> **To do**
Pick up the article on the ten best Christmas movies after its final sentence and carry it forward in the same style.

> **Source text**
____________________
10 Best Christmas Movies



Here comes the holiday season, where you and your family should sit back, and relax on a comfy bed or a cozy sofa set, grabbing a popcorn and enjoy home made delicacies. The true spirit of Christmas is to get together with your family members, exchanging gifts and rejuvenating the family spirit. Good movies, indeed, are delight to watch especially with your family, to spend a quality Christmas time for cherishing life long memories. So, here are 10 best picks for you and your family to bring back the mood of XMAS.


10. HOME ALONE (1990)      


Home Alone is the highly successful and beloved family comedy about a young boy named Kevin (Macaulay Culkin) who is accidentally left behind when his family takes off for a vacation in France over the holiday season. Once he realizes they've left him home alone, he learns to fend for himself and, eventually has to protect his house against two bumbling burglars (Joe Pesci, Daniel Stern) who are planning to rob every house in Kevin's suburban Chicago neighborhood. Though the film's slapstick ending may be somewhat violent, Culkin's charming presence helped the film become one of the most successful ever at the time of its release.
____________________
> **Extracted records**
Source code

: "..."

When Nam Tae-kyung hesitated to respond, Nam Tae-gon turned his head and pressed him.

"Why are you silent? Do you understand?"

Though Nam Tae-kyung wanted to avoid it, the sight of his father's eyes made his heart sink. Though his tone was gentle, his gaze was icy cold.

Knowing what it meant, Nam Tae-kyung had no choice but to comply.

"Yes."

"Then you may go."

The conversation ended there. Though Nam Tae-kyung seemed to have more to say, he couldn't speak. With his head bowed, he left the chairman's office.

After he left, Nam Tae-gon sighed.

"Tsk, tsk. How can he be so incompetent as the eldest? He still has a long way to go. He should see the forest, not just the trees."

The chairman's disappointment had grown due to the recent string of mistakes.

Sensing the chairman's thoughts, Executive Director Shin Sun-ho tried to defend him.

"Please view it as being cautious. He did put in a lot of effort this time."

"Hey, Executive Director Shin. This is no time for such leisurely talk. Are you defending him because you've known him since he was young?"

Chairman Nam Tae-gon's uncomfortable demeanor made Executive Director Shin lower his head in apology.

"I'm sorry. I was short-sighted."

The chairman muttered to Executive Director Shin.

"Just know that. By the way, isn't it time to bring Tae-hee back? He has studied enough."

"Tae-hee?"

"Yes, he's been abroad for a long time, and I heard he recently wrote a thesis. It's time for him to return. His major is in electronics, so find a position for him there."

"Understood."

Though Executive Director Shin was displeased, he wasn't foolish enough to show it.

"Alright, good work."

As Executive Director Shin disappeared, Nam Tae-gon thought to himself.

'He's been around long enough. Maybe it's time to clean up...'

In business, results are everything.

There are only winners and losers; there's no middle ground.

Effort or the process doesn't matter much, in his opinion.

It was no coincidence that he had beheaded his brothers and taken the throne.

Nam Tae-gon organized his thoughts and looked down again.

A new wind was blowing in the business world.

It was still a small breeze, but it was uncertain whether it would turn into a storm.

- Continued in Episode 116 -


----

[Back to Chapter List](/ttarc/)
____________________
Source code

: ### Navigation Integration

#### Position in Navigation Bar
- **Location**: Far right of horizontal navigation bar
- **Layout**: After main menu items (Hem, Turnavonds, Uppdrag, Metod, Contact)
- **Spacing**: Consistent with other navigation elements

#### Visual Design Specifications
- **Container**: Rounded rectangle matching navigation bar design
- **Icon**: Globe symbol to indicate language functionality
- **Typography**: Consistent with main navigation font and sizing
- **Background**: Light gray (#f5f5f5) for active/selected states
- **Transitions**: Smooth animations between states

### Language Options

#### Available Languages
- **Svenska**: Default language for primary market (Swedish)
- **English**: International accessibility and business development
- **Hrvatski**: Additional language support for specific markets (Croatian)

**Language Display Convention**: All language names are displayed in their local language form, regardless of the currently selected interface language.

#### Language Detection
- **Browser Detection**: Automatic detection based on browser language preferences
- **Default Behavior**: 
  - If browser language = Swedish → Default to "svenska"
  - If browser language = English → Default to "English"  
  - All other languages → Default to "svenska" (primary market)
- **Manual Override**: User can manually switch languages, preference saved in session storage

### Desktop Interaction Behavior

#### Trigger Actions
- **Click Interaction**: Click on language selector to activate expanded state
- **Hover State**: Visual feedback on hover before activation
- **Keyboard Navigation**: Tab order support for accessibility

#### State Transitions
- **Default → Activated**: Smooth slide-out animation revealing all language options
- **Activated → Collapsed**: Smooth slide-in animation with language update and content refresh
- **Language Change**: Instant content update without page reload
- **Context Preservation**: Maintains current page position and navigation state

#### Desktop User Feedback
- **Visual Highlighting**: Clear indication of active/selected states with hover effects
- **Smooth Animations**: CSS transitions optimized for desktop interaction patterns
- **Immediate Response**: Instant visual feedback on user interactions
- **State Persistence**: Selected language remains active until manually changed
____________________
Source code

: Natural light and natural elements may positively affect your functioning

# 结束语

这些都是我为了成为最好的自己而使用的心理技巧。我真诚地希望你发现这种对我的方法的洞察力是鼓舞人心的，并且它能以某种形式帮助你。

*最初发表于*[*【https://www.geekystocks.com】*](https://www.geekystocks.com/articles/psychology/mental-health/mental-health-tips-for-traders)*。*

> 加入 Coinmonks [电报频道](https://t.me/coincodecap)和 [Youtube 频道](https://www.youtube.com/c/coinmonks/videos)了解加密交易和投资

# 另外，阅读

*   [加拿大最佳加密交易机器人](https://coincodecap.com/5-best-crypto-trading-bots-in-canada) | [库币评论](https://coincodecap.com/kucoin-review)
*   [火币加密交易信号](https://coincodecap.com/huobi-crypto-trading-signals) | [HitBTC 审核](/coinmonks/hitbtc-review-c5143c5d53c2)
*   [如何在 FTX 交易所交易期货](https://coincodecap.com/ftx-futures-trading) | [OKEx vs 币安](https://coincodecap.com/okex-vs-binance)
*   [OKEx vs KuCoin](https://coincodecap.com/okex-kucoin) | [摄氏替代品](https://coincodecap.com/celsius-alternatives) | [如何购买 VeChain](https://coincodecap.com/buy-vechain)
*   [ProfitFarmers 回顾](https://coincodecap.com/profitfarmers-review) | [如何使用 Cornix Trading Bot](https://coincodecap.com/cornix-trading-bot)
____________________
> **Solved exercise**
9. THE HOLIDAY (2006)  

Nancy Meyers' romantic comedy Holiday stars Cameron Diaz and Kate Winslet as two women who exchange houses in order to get a new lease on life. After each suffers her fair share of romantic disappointments, Englishwoman Iris (Winslet) and L.A. woman Amanda (Diaz) meet on-line at a website devoted to helping people exchange houses for vacations. Each agrees to spend the Christmas holiday at the other's home. While each suffers from a minor case of culture shock, both women also end up becoming involved with a man. Iris makes the acquaintance of an upbeat every man played by Jack Black, while Amanda spends time with a handsome Brit played by Jude Law. Both women must decide what to do with these new relationships as their prearranged house switch is scheduled to last less than two weeks. This Christmas movie is all about forming a new relationships and moving ahead in life with new companions when one got dejected/rejected by the old ones. A must watch! 


8. ELF (2003)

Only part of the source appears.